Write out the text of all the items below again, replacing "Subscribe" with "Sign up" everywhere it appears and leaving the rest as it is. Leave the pictures out.

START Excerpted data

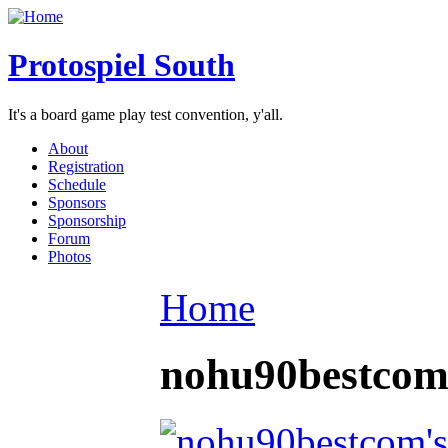
Protospiel South
It's a board game play test convention, y'all.
About
Registration
Schedule
Sponsors
Sponsorship
Forum
Photos
Home
nohu90bestco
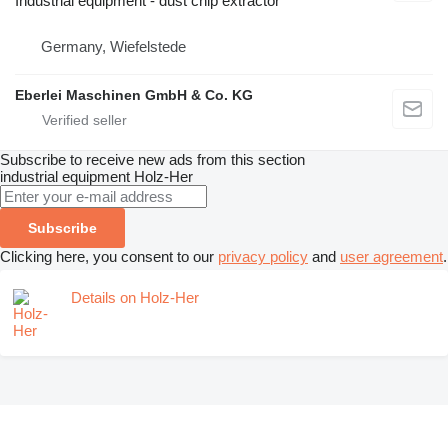
Industrial equipment - dust chip extractor
Germany, Wiefelstede
Eberlei Maschinen GmbH & Co. KG
Subscribe to receive new ads from this section
industrial equipment
Holz-Her
Subscribe
Clicking here, you consent to our
privacy policy
and
user agreement
.
Details on Holz-Her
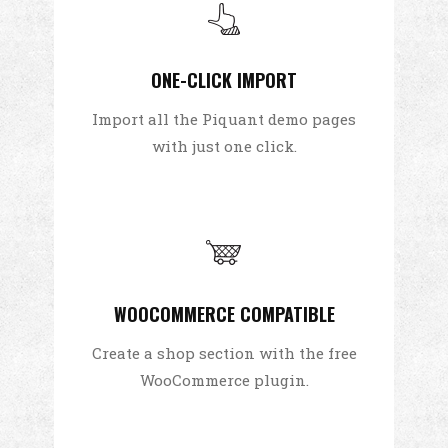
ONE-CLICK IMPORT
Import all the Piquant demo pages
with just one click.
WOOCOMMERCE COMPATIBLE
Create a shop section with the free
WooCommerce plugin.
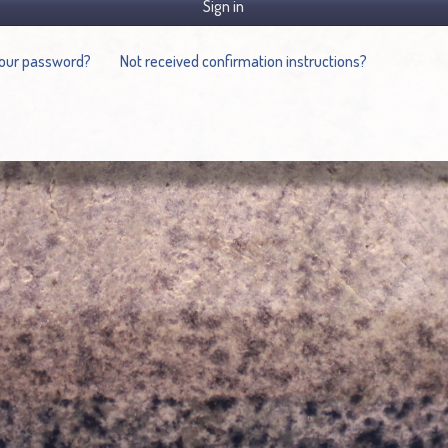
Sign in
your password?
Not received confirmation instructions?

END Excerpted data

**Response for this exercise**
Protospiel South
It's a board game play test convention, y'all.
About
Registration
Schedule
Sponsors
Sponsorship
Forum
Photos
Home
nohu90bestco
Industrial equipment - dust chip extractor
Germany, Wiefelstede
Eberlei Maschinen GmbH & Co. KG
Sign up to receive new ads from this section
industrial equipment
Holz-Her
Sign up
Clicking here, you consent to our
privacy policy
and
user agreement
.
Details on Holz-Her
ONE-CLICK IMPORT
Import all the Piquant demo pages
with just one click.
WOOCOMMERCE COMPATIBLE
Create a shop section with the free
WooCommerce plugin.
Sign in
your password?
Not received confirmation instructions?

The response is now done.